Celebrações pessoais, como casamentos e batismos, ficarão limitados a 50 pessoas, que deverão respeitar as diretrizes de distanciamento social. Na semana passada, a diretora-geral da Saúde, Graça Freitas, afirmou que eventos deste tipo “têm sido responsáveis por 67% dos casos reportados no país nos últimos dias”.

Costa, que anunciou a decisão após um encontro do Conselho de Ministros, ressaltou que, por enquanto, as regras de teletrabalho e as fronteiras do país continuarão abertas, com as medidas de cautela sendo mantidas.

Portugal entrou em estado de emergência no dia 18 de março, quando havia 78 casos confirmados no país, que foi posto em confinamento. A medida foi prorrogada por outras três ocasiões, sendo finalmente suspensa no dia 2 de maio. Na ocasião, o nível de alerta foi reduzido para estado de calamidade, em meio ao desconfinamento gradual.

Conforme a rotina foi sendo retomada e os casos continuavam sob controle, o país ingressou em julho com a maior parte de suas regiões em estado de alerta, o mais brando, ou em situação de contingência, intermediária.
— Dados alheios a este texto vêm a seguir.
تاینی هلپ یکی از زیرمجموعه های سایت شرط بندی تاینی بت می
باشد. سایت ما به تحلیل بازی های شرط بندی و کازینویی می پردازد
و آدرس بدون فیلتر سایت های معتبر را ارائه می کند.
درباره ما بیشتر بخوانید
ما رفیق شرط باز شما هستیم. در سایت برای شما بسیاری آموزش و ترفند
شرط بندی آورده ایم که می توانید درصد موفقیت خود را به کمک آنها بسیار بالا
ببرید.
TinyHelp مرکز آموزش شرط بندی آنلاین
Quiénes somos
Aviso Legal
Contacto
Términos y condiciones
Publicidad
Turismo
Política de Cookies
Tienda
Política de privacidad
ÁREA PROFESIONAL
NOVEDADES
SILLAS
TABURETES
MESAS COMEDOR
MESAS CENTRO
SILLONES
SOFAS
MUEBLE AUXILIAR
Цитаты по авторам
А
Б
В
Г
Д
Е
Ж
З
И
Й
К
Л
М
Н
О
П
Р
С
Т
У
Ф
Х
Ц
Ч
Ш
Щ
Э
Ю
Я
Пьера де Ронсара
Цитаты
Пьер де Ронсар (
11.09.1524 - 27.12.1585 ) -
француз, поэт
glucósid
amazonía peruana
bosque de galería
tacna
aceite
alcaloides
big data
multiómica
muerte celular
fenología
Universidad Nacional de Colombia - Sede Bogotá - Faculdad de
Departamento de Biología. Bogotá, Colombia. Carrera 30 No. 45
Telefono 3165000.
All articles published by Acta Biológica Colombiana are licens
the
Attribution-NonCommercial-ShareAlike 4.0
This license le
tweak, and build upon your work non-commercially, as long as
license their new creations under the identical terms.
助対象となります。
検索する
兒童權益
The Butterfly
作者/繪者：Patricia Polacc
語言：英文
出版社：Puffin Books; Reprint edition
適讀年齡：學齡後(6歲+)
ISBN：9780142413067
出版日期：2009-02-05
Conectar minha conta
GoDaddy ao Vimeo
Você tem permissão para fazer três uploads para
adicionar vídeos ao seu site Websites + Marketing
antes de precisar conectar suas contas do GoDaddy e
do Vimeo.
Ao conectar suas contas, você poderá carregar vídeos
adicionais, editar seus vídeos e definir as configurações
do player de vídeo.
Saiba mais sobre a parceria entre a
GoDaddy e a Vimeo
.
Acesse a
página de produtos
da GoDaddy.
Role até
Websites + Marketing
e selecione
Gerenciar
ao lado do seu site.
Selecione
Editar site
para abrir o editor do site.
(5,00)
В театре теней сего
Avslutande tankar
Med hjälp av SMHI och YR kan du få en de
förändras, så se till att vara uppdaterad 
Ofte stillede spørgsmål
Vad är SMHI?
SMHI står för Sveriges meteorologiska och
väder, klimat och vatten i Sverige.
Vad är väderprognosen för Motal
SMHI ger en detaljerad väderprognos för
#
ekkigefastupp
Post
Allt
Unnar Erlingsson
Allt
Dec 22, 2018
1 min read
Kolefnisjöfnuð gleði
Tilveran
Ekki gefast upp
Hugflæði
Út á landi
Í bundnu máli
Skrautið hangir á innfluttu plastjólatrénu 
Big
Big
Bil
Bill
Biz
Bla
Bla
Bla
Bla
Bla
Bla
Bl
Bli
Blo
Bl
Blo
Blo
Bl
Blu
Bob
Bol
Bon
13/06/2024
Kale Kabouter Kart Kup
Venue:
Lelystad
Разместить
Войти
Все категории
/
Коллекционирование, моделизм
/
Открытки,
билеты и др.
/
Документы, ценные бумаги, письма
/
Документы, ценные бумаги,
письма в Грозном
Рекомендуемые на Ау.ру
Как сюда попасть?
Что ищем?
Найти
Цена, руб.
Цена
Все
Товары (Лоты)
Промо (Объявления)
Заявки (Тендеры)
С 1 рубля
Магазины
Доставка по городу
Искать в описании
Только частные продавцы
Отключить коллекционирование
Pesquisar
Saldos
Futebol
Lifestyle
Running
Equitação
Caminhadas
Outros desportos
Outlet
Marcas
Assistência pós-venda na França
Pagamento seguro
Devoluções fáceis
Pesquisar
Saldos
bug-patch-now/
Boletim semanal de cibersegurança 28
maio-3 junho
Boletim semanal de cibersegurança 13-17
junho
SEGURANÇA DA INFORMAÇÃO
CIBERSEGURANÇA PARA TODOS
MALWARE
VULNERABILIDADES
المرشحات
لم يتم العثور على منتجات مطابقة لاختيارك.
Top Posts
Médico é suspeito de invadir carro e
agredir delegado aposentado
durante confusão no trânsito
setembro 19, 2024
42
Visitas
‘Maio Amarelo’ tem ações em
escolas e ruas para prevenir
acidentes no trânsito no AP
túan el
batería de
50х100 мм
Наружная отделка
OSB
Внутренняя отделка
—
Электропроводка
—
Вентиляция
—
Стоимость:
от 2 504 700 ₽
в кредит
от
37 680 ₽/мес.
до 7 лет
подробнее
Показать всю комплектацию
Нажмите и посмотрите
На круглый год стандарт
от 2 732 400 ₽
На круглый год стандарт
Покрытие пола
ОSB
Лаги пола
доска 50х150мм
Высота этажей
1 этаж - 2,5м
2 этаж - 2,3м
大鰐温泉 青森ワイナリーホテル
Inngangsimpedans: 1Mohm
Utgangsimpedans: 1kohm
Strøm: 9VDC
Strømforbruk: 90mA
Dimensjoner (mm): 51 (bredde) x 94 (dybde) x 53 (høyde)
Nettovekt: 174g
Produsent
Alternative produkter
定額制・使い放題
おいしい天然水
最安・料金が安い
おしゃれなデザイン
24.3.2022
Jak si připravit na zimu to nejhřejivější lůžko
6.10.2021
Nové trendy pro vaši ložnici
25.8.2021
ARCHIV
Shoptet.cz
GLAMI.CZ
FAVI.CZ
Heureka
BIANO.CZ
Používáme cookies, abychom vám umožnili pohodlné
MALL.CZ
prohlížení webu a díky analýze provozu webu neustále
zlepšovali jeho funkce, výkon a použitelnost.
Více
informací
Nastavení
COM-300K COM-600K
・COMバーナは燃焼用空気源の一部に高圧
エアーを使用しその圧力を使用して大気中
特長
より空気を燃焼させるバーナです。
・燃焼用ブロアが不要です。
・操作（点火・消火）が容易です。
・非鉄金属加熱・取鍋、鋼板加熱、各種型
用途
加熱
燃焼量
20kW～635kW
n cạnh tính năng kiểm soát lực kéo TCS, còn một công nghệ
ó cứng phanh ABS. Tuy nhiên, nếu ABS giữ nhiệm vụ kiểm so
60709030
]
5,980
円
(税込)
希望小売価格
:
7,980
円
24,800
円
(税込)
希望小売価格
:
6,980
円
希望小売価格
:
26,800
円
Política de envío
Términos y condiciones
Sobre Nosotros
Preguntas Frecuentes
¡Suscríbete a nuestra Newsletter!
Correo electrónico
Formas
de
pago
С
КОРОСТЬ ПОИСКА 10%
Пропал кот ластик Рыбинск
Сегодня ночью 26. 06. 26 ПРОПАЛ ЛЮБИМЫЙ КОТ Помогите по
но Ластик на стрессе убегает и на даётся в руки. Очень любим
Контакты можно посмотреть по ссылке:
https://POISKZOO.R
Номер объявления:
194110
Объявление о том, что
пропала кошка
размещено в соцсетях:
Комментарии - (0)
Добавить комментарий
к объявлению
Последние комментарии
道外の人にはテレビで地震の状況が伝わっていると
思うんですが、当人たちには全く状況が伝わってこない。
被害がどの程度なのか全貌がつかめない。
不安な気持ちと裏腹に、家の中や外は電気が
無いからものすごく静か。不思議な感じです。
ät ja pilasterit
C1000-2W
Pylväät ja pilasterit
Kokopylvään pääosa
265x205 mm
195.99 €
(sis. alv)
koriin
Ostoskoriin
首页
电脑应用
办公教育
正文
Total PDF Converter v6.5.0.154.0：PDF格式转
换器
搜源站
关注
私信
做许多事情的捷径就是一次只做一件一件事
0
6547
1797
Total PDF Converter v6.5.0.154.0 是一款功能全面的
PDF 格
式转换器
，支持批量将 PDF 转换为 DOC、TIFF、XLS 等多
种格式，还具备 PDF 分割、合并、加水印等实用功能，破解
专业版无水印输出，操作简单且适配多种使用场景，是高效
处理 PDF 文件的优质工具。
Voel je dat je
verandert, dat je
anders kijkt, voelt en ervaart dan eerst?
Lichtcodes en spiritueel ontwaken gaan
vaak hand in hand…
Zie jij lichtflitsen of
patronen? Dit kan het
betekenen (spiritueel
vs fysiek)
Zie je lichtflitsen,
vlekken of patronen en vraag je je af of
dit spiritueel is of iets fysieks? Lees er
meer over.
Ao fim daquele mês, todo o território já estava em estado de alerta.

Desde então, no entanto, o número de casos passou a crescer aceleradamente, como em diversos outros países europeus. O total de diagnósticos diários aumenta todo dia e, nesta quarta, atingiu seu recorde desde o início da pandemia: o país registrou 2.072 novas infecções. Ao todo, Portugal já teve 91.193 infecções confirmadas, com 2.117 mortos.